EXTRACT
B17 - Fair value continued

· Equity release and securitised mortgage loans held by our UK Life business amounting to £7.3 billion (FY15: £6.7 billion) comprise:

-    £4.7 billion (FY15: £4.3 billion) of equity release mortgages held by our UK Life annuity business valued using an internal model. Inputs to the model include property growth rates, mortality and morbidity assumptions, cost of capital and liquidity premium which are not deemed to be market observable. Whilst the long-term property growth assumption is approximately 4% per annum, the valuation at 30 June 2016 reflects an immediate c.10% decrease in property value in light of the UK referendum vote for the UK to leave the European Union.

-    £2.6 billion (FY15: £2.4 billion) of securitised and equity release mortgages are valued using a discounted cash flow model. The inputs include liquidity risk and property risk premium which are deemed unobservable. The liquidity premium used ranges between 183 bps to 214 bps.

· Collateralised non-recourse loans of £0.6 billion (FY15: £0.6 billion) have been valued using internally developed models incorporating a significant number of modelling assumptions including the probability of counterparty default and the expected loss in the event of counterparty default. These inputs are deemed unobservable.

DATA
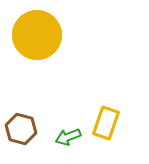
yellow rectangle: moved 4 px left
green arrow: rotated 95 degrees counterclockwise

PROBLEMS AND TASKS
1. From the fair value note, output the passage from "B17 - Fair value" up to and including "the European Union.".
2. Condense the paragraph in the fair value note that begins "Collateralised non-recourse loans" into a shorter version that keeps its main facts.

PROBLEM SOLUTIONS
1.
B17 - Fair value continued

· Equity release and securitised mortgage loans held by our UK Life business amounting to £7.3 billion (FY15: £6.7 billion) comprise:

-    £4.7 billion (FY15: £4.3 billion) of equity release mortgages held by our UK Life annuity business valued using an internal model. Inputs to the model include property growth rates, mortality and morbidity assumptions, cost of capital and liquidity premium which are not deemed to be market observable. Whilst the long-term property growth assumption is approximately 4% per annum, the valuation at 30 June 2016 reflects an immediate c.10% decrease in property value in light of the UK referendum vote for the UK to leave the European Union.

2. Collateralised non-recourse loans of £0.6 billion (FY15: £0.6 billion) are valued with internal models that rely on many assumptions, including the probability of counterparty default and the expected loss if a default occurs. These inputs are considered unobservable.